As with anything that has some positive aspects, there are some negative things lurking underneath the surface. Other than risking the chance of ruining the tattoo, some dry healing negatives to consider, such as:
- Unbearable itchiness. Don’t get me wrong, healing always comes with its own set of itchiness that takes sheer willpower to not give into. But dry healing can cause this irritation to increase because of its exposure to the open air which can cause irritation. As mentioned above, due to the consequences, it is best to avoid scratching when possible. Still, with dry healing, you may risk the unfortunate possibility of giving in to the awful irritation.
- The tattoo needs constant protection. Even if no moisturizers or bandages are involved, the area still needs protection from bacteria, sunlight, and even physical damage. Exposure to bacteria could possibly cause a nasty, puss-induced infection in the area. Baggy, loose, and light clothes are still required even more so for the dry healing process because the healing skin is at constant risk of exposure to harmful environments.
- The risk of a cracked tattoo. The risks of the ways you can ruin your tattoo were mentioned, but a second warning is necessary. Dry healing can lead to severe skin cracking of the tattoo. Obviously, during the tattoo’s healing process, the skin will dry out and begin to crack. However, dry healing can over-dry the area so severely that the skin can crack, causing scabbing of the skin, leading to irreversible damage.

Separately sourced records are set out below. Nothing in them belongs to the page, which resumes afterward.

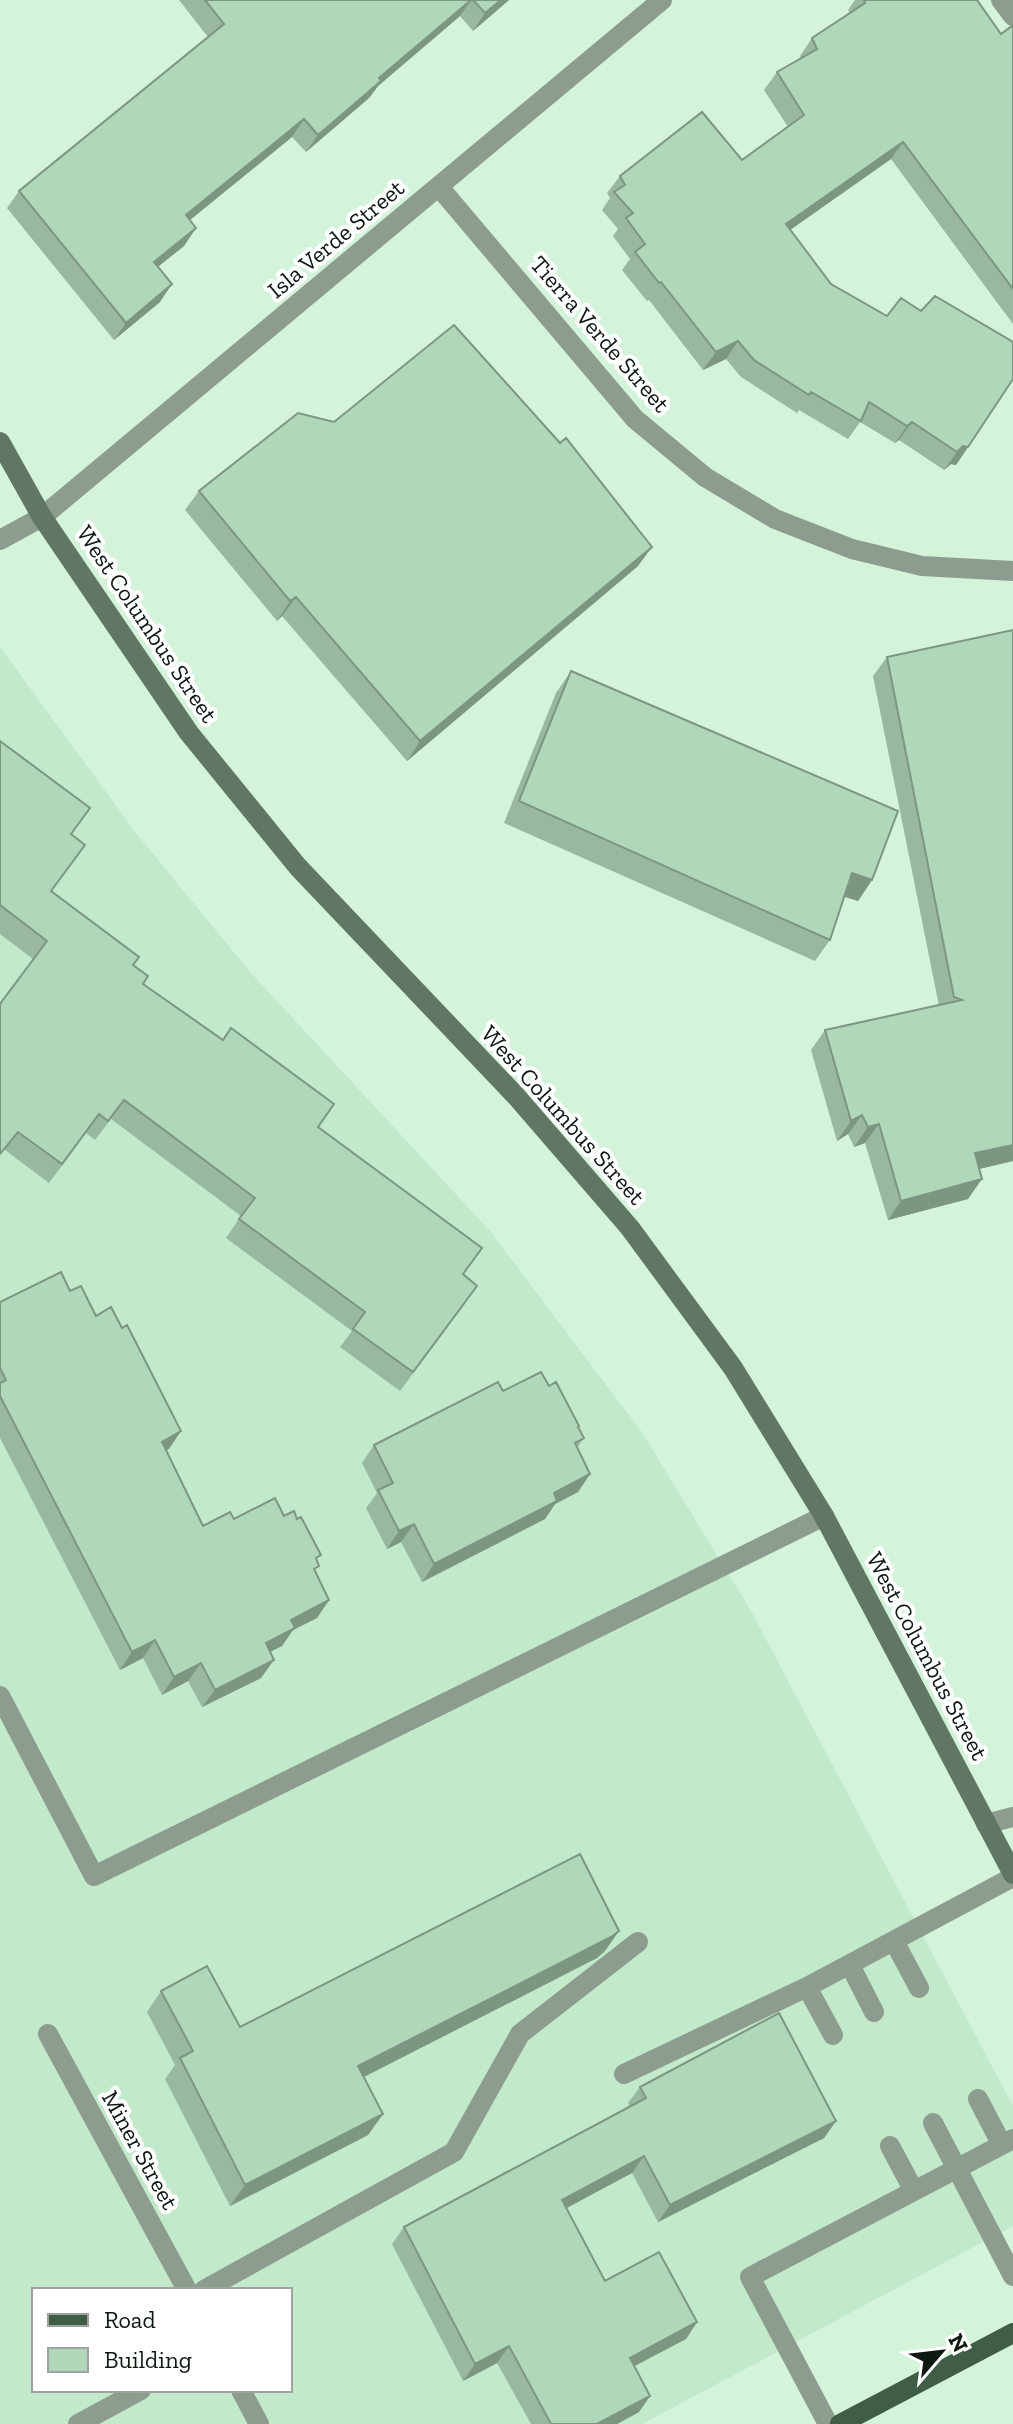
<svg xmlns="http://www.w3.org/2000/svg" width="1013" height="2424" font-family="'Zilla Slab',serif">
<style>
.built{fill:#c2e9ca;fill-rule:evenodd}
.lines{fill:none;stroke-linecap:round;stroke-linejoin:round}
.service{stroke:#8c9c8f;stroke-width:20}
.minor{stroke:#8c9c8f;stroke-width:20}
.secondary{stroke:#607765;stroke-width:20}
.primary{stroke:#405d47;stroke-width:20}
.wall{fill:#98b99f}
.shaded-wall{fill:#7c9682}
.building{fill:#b1d7b9;stroke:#7c9682;stroke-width:2}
.labels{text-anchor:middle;stroke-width:8;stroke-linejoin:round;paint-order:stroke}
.street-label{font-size:24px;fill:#0d180f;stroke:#fff}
</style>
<rect width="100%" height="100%" fill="#d3f3da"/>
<path class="built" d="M0,647L136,833L250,972L490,1231L641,1431L750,1609L1013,2106V2226L642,2424H0ZM34,2290H290V2390H34Z"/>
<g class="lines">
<path class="service" d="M1001,0L1013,16
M0,540L42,517
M0,1696L94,1876L824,1516
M986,1824L1013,1817
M894,1941L919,1988
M850,1965L874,2012
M807,1987L833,2035
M624,2074L807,1987L1013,1877
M978,2099L1002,2145
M933,2123L1013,2276
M890,2146L914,2191L1013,2139
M204,2290L454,2152L520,2034L638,1942
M78,2424L141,2390
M828,2424L750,2277L914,2191"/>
<path class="minor" d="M439,187L635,419L705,477L775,519L852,549L922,566L1013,571
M42,517L662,0
M48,2034L187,2290
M241,2390L259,2424"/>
<path class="secondary" d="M0,442L42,517L189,733L298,867L516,1096L630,1228L733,1368L824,1516L1013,1874"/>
<path class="primary" d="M840,2424L1013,2333"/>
</g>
<path class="wall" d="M179,0H509L473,31L460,16L378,86L369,98L306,152L292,137L190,220L196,228L184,246L158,267L160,302L114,340L7,208L19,191L208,37Z
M855,0H977L1001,34L1013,25V324L891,159L790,230L831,284L968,447L956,465L951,464L944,470L899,440L895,443L860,422L848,439L799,410L797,413L741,377L726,359L703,370L649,300L647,301L622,270L630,259L613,236L618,229L602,210L610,198L607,193L620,176L742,160L788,127L764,90L777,72L801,58L800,56L812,38L850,13L848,10Z
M199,491L638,566L407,761L282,616L277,621L185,510Z
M1013,630V1161L979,1169L968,1199L888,1220L865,1143L854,1147L848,1134L837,1141L811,1050L825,1030L939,1006L873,676L887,657Z
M571,671L872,880L858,901L844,897L830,940L815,961L504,823L556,693Z
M0,741L71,834L52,891L133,965L143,984L318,1127L463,1275L464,1305L400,1391L340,1347L352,1331L226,1238L241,1216L111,1119L95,1140L86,1133L49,1183L5,1150L33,959L0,934Z
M70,1291L96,1316L169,1449L166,1450L203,1526L234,1519L284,1516L317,1561L315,1572L329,1600L317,1618L293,1630L282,1646L270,1652L261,1678L202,1707L188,1681L162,1695L143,1658L120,1670L0,1438V1302Z
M549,1386L579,1426L578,1428L584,1438L577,1448L590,1474L578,1492L555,1504L545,1519L422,1582L401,1542L387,1549L366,1508L377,1493L362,1463L374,1445L503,1391Z
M605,1951L597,1958L364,2077L383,2114L368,2135L230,2206L165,2079L175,2065L147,2012L161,1991L240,2027Z
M640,2087L836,2121L824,2138L658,2222L632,2173L566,2208L605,2281L697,2322L686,2339L635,2366L650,2396L639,2412L617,2424H531L497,2363L463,2381L392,2244L404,2227L630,2107L628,2103Z"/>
<path class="shaded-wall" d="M471,0L460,16L378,86L369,98L306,152L318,135L379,78Z
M501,0H509L473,31L485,13Z
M304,119L292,137L174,233L186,215Z
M903,142L891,159L773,242L786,224Z
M196,228L184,246L142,279L154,262Z
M172,284L160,302L114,340L126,323Z
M738,341L726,359L703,370L716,352Z
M912,422L899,440L895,443L907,426Z
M963,446L968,447L956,465L951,464L944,470L957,452Z
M652,547L638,566L407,761L420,741Z
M296,597L282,616L277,621L290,601Z
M852,873L872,880L858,901L837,894Z
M862,1115L848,1134L837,1141L851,1121Z
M879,1124L865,1143L854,1147L868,1127Z
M1013,1145V1161L962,1173L975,1153Z
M982,1179L968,1199L888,1220L901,1201Z
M181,1431L169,1449L149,1459L162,1442Z
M590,1474L578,1492L555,1504L545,1519L422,1582L434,1564L554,1493Z
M414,1524L401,1542L387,1549L399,1531Z
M329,1600L317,1618L293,1630L282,1646L253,1660L266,1643L291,1620Z
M155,1640L143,1658L120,1670L132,1652Z
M274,1660L261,1678L202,1707L215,1690Z
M201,1663L188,1681L162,1695L174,1677Z
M619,1931L605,1951L597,1958L344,2087L358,2066Z
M383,2114L368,2135L230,2206L245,2185Z
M836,2121L824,2138L658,2222L670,2205Z
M644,2156L632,2173L550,2217L562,2200Z
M697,2322L686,2339L619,2374L630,2358Z
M509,2346L497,2363L463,2381L475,2364Z
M650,2396L639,2412L617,2424H597Z"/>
<path class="building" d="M205,0H471L379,78L381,81L318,135L304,119L186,215L196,228L154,262L172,284L126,323L19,191L224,24Z
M473,0H501L485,13Z
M864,0H977L1001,34L1013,25V289L903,142L786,224L831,284L887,316L901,298L921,311L935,296L1013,342V379L968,447L963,446L957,452L912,422L907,426L869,402L861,421L811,392L809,395L754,360L738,341L716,352L661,282L659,283L635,252L645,244L626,218L633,213L614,192L625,185L620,176L702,112L742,160L804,115L777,72L817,49L812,38L865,3Z
M454,325L560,443L566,438L652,547L420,741L296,597L290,601L199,491L298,413L334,422Z
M1013,630V1145L975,1153L982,1179L901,1201L879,1124L868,1127L862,1115L851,1121L825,1030L962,1000L954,997L887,657Z
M571,671L898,811L872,880L852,873L830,940L519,801Z
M0,741L90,808L71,834L85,845L51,891L139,957L133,965L148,976L143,984L223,1040L231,1028L334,1104L318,1127L482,1248L463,1274L477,1286L413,1372L353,1329L365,1312L239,1219L255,1198L124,1100L108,1121L99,1114L62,1164L18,1132L0,1154V1004L47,941L0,905Z
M61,1272L70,1291L81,1286L96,1316L111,1307L122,1328L127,1325L181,1431L162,1442L203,1526L230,1512L234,1519L275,1498L284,1516L294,1511L297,1519L301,1517L321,1555L316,1558L319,1566L314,1569L329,1600L291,1620L295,1628L266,1643L274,1660L215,1690L201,1663L174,1677L155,1640L132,1652L0,1396V1383L6,1380L0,1368V1302Z
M541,1372L549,1386L556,1382L579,1426L578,1427L584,1438L575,1443L590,1474L554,1493L557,1501L434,1564L414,1524L399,1531L378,1490L393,1483L374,1445L498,1382L503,1391Z
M580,1854L619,1931L611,1937L358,2066L383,2114L245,2185L180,2058L193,2051L161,1991L207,1966L240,2027Z
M779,2013L836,2121L670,2205L644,2156L562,2200L605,2281L659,2252L697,2322L630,2358L650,2396L597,2424H551L509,2346L475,2364L404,2227L646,2098L640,2087Z"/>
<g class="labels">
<g class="street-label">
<text transform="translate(336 239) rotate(-40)" y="8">Isla Verde Street</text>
<text transform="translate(600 334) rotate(49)" y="8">Tierra Verde Street</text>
<text transform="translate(147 624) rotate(56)" y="8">West Columbus Street</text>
<text transform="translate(563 1115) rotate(48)" y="8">West Columbus Street</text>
<text transform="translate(927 1656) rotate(62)" y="8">West Columbus Street</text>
<text transform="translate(140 2150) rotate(61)" y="8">Miner Street</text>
</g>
</g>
<rect x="32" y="2288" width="260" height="104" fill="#ffffff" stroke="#9ea39f" stroke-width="2"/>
<rect x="48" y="2314" width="40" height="12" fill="#405d47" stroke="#9ea39f" stroke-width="2"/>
<text x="104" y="2328" font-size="24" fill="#0d180f">Road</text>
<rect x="48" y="2348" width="40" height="24" fill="#b1d7b9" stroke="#9ea39f" stroke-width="2"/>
<text x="104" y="2368" font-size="24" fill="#0d180f">Building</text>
<g transform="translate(941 2352) rotate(62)" stroke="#ffffff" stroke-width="6" paint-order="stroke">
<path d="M0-6L14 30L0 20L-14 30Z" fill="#0d180f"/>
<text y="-12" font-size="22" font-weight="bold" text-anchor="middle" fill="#0d180f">N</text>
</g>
</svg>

I can’t make up my mind. What would you suggest?
Listening to your tattoo artist. At the end of the day, it’s your art on your body. You are entitled to heal however you may please. But you should always try to give your artist at least a chance because they know what they are talking about when it comes to aftercare.
Dry healing is always an option, but discuss it with your tattoo artist when considering it. The cons may outweigh the pros for some, but for others, dry healing may be the organically excellent way to go! However, aftercare is subjective.
Remember when you decide to approach aftercare for your beloved new piece of ink. Just remember to take care of it the way you would take care of anything you cherish.